# YOUR TASK:
Rewrite every line of the material below as a numbered list, leaving out the blank lines.

━━━

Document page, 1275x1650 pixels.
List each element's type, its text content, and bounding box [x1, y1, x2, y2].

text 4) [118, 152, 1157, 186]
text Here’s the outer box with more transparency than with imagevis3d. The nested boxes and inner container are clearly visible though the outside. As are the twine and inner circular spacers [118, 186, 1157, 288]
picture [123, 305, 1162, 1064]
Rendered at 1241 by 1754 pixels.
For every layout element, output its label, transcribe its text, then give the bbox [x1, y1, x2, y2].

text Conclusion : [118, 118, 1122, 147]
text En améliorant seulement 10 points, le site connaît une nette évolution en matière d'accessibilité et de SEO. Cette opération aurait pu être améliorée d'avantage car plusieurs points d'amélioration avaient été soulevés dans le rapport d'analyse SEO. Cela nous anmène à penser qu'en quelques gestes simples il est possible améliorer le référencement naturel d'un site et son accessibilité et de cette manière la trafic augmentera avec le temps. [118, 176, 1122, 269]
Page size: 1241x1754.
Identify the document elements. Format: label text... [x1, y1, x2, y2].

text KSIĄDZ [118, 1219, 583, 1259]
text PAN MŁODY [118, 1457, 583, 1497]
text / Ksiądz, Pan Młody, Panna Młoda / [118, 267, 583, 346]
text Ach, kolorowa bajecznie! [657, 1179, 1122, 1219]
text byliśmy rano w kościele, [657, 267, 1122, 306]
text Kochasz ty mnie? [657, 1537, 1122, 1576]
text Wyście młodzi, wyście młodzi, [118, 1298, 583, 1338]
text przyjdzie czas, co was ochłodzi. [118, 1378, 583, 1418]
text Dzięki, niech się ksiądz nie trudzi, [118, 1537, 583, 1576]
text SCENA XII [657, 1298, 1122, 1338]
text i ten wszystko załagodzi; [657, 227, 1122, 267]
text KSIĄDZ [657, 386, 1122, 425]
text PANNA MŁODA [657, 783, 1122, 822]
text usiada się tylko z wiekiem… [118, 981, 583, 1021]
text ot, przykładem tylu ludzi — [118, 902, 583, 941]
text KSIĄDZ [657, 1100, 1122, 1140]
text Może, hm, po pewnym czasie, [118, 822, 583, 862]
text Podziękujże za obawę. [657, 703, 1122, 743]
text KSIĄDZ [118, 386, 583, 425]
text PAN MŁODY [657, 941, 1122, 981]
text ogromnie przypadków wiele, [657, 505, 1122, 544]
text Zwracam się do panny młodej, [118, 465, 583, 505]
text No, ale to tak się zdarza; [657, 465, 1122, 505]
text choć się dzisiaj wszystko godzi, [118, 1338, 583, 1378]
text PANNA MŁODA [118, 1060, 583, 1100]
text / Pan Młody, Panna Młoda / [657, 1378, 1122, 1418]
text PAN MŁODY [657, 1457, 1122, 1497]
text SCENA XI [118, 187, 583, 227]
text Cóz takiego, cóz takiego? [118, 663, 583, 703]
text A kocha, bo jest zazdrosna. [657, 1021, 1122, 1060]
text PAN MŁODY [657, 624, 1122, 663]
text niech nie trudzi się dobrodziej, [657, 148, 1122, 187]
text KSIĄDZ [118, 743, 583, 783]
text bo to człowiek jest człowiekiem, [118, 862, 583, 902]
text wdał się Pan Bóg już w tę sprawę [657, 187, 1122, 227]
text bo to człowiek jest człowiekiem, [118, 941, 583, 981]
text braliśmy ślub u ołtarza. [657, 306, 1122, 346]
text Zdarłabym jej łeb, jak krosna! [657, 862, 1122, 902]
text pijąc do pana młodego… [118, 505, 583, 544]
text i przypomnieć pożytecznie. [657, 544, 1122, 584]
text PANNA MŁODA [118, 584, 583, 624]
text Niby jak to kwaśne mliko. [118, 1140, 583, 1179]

━━━

# WORKED ANSWER:
1. Document page, 1275x1650 pixels.
2. List each element's type, its text content, and bounding box [x1, y1, x2, y2].
3. text 4) [118, 152, 1157, 186]
4. text Here’s the outer box with more transparency than with imagevis3d. The nested boxes and inner container are clearly visible though the outside. As are the twine and inner circular spacers [118, 186, 1157, 288]
5. picture [123, 305, 1162, 1064]
6. Rendered at 1241 by 1754 pixels.
7. For every layout element, output its label, transcribe its text, then give the bbox [x1, y1, x2, y2].
8. text Conclusion : [118, 118, 1122, 147]
9. text En améliorant seulement 10 points, le site connaît une nette évolution en matière d'accessibilité et de SEO. Cette opération aurait pu être améliorée d'avantage car plusieurs points d'amélioration avaient été soulevés dans le rapport d'analyse SEO. Cela nous anmène à penser qu'en quelques gestes simples il est possible améliorer le référencement naturel d'un site et son accessibilité et de cette manière la trafic augmentera avec le temps. [118, 176, 1122, 269]
10. Page size: 1241x1754.
11. Identify the document elements. Format: label text... [x1, y1, x2, y2].
12. text KSIĄDZ [118, 1219, 583, 1259]
13. text PAN MŁODY [118, 1457, 583, 1497]
14. text / Ksiądz, Pan Młody, Panna Młoda / [118, 267, 583, 346]
15. text Ach, kolorowa bajecznie! [657, 1179, 1122, 1219]
16. text byliśmy rano w kościele, [657, 267, 1122, 306]
17. text Kochasz ty mnie? [657, 1537, 1122, 1576]
18. text Wyście młodzi, wyście młodzi, [118, 1298, 583, 1338]
19. text przyjdzie czas, co was ochłodzi. [118, 1378, 583, 1418]
20. text Dzięki, niech się ksiądz nie trudzi, [118, 1537, 583, 1576]
21. text SCENA XII [657, 1298, 1122, 1338]
22. text i ten wszystko załagodzi; [657, 227, 1122, 267]
23. text KSIĄDZ [657, 386, 1122, 425]
24. text PANNA MŁODA [657, 783, 1122, 822]
25. text usiada się tylko z wiekiem… [118, 981, 583, 1021]
26. text ot, przykładem tylu ludzi — [118, 902, 583, 941]
27. text KSIĄDZ [657, 1100, 1122, 1140]
28. text Może, hm, po pewnym czasie, [118, 822, 583, 862]
29. text Podziękujże za obawę. [657, 703, 1122, 743]
30. text KSIĄDZ [118, 386, 583, 425]
31. text PAN MŁODY [657, 941, 1122, 981]
32. text ogromnie przypadków wiele, [657, 505, 1122, 544]
33. text Zwracam się do panny młodej, [118, 465, 583, 505]
34. text No, ale to tak się zdarza; [657, 465, 1122, 505]
35. text choć się dzisiaj wszystko godzi, [118, 1338, 583, 1378]
36. text PANNA MŁODA [118, 1060, 583, 1100]
37. text / Pan Młody, Panna Młoda / [657, 1378, 1122, 1418]
38. text PAN MŁODY [657, 1457, 1122, 1497]
39. text SCENA XI [118, 187, 583, 227]
40. text Cóz takiego, cóz takiego? [118, 663, 583, 703]
41. text A kocha, bo jest zazdrosna. [657, 1021, 1122, 1060]
42. text PAN MŁODY [657, 624, 1122, 663]
43. text niech nie trudzi się dobrodziej, [657, 148, 1122, 187]
44. text KSIĄDZ [118, 743, 583, 783]
45. text bo to człowiek jest człowiekiem, [118, 862, 583, 902]
46. text wdał się Pan Bóg już w tę sprawę [657, 187, 1122, 227]
47. text bo to człowiek jest człowiekiem, [118, 941, 583, 981]
48. text braliśmy ślub u ołtarza. [657, 306, 1122, 346]
49. text Zdarłabym jej łeb, jak krosna! [657, 862, 1122, 902]
50. text pijąc do pana młodego… [118, 505, 583, 544]
51. text i przypomnieć pożytecznie. [657, 544, 1122, 584]
52. text PANNA MŁODA [118, 584, 583, 624]
53. text Niby jak to kwaśne mliko. [118, 1140, 583, 1179]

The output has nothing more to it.